El Secretario de Seguridad de la Nación declaró que “la lucha contra el narcotráfico a nivel mundial fracasó” y que por eso se debía avanzar hacia una legalización completa de las drogas. La premisa es falsa. Tan es así, que la Junta internacional de fiscalización de estupefacientes, dependiente de la ONU, utilizó como ejemplo la “tendencia peligrosa” adoptada por Uruguay, siendo que las medidas internacionales conjuntas sobre las que se trabaja han mostrado resultados positivos en el control de la cosecha de plantaciones de coca y adormideras para la producción de heroína, en donde por primera vez en 15 años se logró disminuir la cantidad de plantaciones, cuestión que no sucedía desde 1999.

En este sentido, que Uruguay haya despenalizado el consumo no ha contribuido a nuestra discusión. No contribuye porque si bien hablamos el mismo idioma, vemos los mismos programas de televisión y estamos cerca, somos países bien diferentes, con condiciones muy distintas y por ende con problemas propios de esas condiciones. No tenemos el mismo sistema educativo, ni los mismos niveles de pobreza, ni la misma extensión territorial, ni la misma solidez institucional, ni las mismas fuerzas de seguridad, ni el mismo problema con la corrupción. Las condiciones económicas, culturales y sociales que requiere el narcotráfico no tienen nada que ver con que se pueda fumar porro en una plaza. Además el narcotráfico no está en Argentina para poder vender droga a los argentinos.
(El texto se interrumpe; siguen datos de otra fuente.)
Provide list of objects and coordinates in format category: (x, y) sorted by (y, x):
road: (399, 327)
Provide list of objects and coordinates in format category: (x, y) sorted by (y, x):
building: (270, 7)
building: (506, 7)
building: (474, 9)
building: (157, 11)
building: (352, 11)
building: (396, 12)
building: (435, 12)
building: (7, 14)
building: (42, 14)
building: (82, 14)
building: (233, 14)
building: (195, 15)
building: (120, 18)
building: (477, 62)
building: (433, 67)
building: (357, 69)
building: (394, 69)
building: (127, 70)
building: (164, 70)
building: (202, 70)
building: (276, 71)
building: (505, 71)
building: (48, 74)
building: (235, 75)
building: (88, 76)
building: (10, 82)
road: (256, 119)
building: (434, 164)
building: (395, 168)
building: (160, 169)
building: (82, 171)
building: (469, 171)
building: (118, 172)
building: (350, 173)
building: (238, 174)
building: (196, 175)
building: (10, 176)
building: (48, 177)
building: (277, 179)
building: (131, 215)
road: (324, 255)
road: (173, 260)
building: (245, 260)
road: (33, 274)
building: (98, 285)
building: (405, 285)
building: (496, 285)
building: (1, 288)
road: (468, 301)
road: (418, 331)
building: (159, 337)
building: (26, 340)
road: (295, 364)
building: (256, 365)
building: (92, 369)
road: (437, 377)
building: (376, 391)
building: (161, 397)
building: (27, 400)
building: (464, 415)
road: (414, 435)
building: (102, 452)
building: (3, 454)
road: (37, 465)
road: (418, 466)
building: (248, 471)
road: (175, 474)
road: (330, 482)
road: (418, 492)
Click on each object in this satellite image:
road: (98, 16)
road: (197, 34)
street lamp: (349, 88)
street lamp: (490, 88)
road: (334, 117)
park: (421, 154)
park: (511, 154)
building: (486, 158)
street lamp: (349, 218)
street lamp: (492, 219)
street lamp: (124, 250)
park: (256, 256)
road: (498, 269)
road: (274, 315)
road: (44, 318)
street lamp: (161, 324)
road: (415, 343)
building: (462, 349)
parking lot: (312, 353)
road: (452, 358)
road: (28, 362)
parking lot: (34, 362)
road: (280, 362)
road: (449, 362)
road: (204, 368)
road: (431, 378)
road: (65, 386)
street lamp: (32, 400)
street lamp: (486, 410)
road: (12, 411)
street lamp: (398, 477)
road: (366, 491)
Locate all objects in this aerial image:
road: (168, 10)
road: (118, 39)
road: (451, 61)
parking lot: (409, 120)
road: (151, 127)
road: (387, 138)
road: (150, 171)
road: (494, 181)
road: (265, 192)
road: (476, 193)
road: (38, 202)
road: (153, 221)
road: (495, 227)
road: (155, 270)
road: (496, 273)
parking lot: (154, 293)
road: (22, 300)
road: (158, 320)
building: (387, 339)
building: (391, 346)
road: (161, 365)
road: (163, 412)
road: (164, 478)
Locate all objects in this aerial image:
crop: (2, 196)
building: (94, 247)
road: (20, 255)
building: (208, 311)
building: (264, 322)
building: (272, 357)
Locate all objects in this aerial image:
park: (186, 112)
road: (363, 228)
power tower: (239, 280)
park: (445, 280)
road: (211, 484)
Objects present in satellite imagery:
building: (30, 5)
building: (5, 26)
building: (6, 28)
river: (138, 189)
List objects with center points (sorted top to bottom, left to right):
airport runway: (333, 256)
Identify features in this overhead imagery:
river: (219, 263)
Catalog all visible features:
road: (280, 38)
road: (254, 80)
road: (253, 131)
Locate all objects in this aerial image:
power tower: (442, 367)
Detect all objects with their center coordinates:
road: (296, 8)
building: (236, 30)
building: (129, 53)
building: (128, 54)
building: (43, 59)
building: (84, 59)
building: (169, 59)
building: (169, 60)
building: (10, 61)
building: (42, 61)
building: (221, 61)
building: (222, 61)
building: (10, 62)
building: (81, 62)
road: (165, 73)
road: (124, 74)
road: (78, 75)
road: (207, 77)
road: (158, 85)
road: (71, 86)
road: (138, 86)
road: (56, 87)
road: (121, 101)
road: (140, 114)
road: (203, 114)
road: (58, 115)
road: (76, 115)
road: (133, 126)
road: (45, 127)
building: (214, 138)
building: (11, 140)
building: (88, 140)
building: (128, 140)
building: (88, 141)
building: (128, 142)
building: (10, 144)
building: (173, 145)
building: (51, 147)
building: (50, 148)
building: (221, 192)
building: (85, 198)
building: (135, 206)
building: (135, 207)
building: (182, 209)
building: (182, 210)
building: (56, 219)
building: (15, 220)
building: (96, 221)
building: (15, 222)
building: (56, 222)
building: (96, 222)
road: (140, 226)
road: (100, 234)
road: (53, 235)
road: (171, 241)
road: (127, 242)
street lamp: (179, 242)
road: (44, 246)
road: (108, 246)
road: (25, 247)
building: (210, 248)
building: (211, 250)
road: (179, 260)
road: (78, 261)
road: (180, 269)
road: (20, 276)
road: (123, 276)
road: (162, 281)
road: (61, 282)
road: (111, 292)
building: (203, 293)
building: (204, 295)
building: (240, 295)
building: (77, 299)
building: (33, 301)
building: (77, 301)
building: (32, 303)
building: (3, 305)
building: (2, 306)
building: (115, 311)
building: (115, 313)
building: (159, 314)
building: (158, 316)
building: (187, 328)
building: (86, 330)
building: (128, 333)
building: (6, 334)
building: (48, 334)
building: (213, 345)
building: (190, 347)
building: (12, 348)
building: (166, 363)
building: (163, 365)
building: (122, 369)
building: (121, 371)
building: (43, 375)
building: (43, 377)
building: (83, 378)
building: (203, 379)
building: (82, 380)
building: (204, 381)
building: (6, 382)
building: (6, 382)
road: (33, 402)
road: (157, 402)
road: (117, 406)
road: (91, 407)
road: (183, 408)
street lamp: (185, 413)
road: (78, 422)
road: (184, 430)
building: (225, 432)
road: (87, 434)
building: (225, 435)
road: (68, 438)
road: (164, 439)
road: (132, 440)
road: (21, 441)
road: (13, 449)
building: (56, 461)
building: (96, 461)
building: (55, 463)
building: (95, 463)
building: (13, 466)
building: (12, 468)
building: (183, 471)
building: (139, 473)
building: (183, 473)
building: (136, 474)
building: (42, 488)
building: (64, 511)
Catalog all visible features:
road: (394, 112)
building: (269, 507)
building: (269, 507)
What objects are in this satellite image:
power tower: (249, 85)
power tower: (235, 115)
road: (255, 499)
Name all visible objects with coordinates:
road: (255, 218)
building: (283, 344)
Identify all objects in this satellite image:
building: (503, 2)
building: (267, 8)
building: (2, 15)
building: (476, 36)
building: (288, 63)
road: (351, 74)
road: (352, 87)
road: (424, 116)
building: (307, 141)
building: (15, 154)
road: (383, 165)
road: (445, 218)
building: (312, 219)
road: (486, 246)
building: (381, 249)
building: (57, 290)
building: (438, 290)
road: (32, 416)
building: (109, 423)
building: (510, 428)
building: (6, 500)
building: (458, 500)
Lo primero que se debe entender es que el narcotráfico es un negocio internacional que comercia en dólares. Argentina durante algunos años tuvo un tipo de cambio desdoblado y un salario mínimo vital y móvil extremadamente débil en dólares -280 dólares mensuales-. Esto, más una debilidad institucional estructural que implica fuerzas de seguridad sobrepasadas, legislaciones indulgentes y un estado desinteresado, generó un combo que derivó en que se consuman 400.000 dosis diarias de paco aproximadamente –según datos de la Sedronar para el año pasado-. Ejércitos de pibes, esclavizados mediante la adicción y una contención social perversa que genera un “sentido de pertenencia” hacia las narcobandas que deriva en un cóctel explosivo que el Estado no logra desmantelar.

Hay una tara argentina en pensar que podemos resolver problemas estructurales con el boletín oficial. La ley es una herramienta al servicio de la resolución de problemas pero para ser efectiva requiere que las fuerzas políticas delimiten un objetivo social respecto a la droga en sus dos dimensiones: consumo personal, y comercialización para el financiamiento de actividades criminales.

La despenalización de la marihuana, en este contexto, es una irresponsabilidad al servicio del consumo clase-media que no tiene nada que ver con la lucha contra el narcotráfico.